Significant changes to required minimum distributions (RMDs) for qualified retirement accounts are currently taking place. The largest demographic who this will affect is older Americans, particularly federal employees and annuitants who own Thrift Savings Plan (TSP) accounts. There are tens of thousands of federal employees whose TSP accounts are valued over 1 million dollars.
These recent changes regarding RMD rules will likely shift the future value of federal annuitants’ TSP accounts.
In December of 2019, the first of many major changes to the RMD rules came once the Setting Every Community Up for Retirement Enhancement (SECURE) Act was passed. The biggest change from the SECURE Act passage is the age rising to 72 from 70.5 for when RMDs are effective (Jan. 1st, 2020).
An important detail is that individuals who are becoming age 70.5 any time after December 31, 2019, the “required beginning date” (RBD) (the latest date in which the first RMD must be taken) is April 1st following the year the individual becomes age 72. Therefore, any federal employee born after June 30th, 1949 has an RBD of April 1st following the year they reach age 72. Future RMDs must be taken every year by December 31st of that year.
The RMD rules apply to the Thrift Savings Plan (TSP), both the traditional and the Roth version of the TSP traditional IRAs, to qualified retirement plans such as the 401(k) and 403(b) retirement plans, both the traditional and the Roth version. The only type of retirement account that is not subject to the RMD rules are Roth IRAs, since they do not come with required withdrawals until after the Roth IRA owner’s death.
Under the SECURE Act, a retired federal employee with a TSP account who reached age 70.5 before Jan. 1st, 2020 (anyone born before July 1st, 1949) are required to continue to annually take their TSP RMDs.
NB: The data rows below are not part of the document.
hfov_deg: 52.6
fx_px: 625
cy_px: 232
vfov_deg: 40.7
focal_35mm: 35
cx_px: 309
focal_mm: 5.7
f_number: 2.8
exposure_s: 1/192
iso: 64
Although this was waived for 2020 due to the CARES Act, TSP RMDs are resuming in 2021.
This age reduction of the RBD to age 72 from age 70.5 is a small change yet still beneficial. Perhaps the most helpful part to this change is the fact that it allows for another one to two years of tax-deferred growth.
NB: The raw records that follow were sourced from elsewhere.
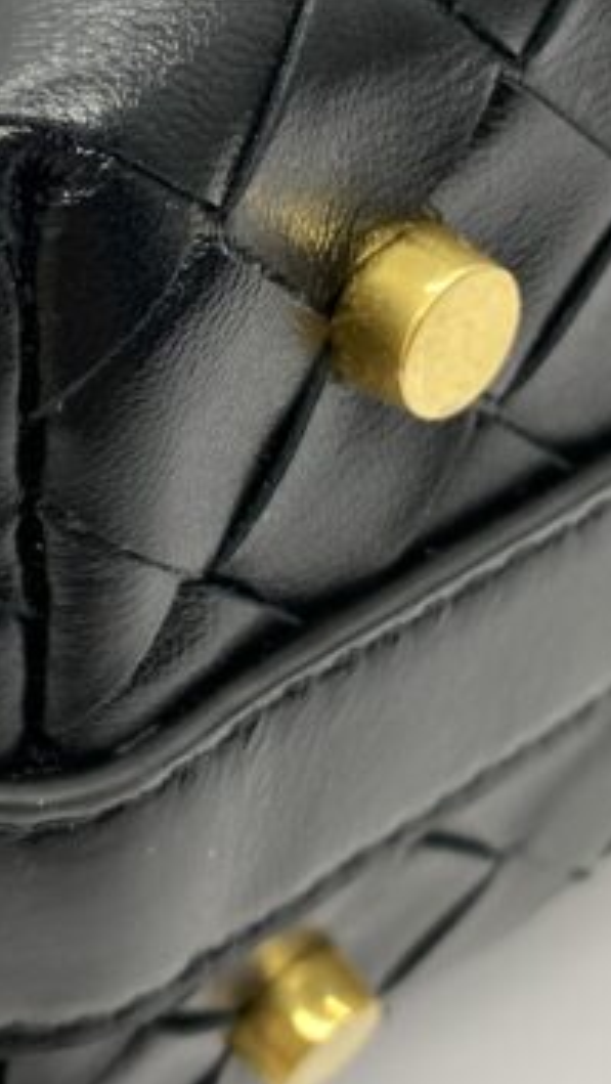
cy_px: 111
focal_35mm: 79
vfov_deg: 26.0
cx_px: -12
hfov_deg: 15.0
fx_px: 2272
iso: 40
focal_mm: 4.25
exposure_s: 1/100
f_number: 1.8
Additionally, the change allows a TSP participant extra time to do something with their tax-deferred retirements accounts in order to minimize the tax consequences of future RMDs when they start in one to two years.
The TSP has sent out a notice to any retired or departed federal employee born before July 1st, 1949 with a TSP account what their 2021 RMD is. If these federal employees own other retirement accounts such as traditional IRAs and 401(k) retirement plan accounts, RMDs must also be taken from each of these accounts as well before Dec. 31st, 2021, and each year after. Please be aware that federal employees who do not take their RMDs in any year by December 31st are subject to a 50 percent IRS accumulation penalty.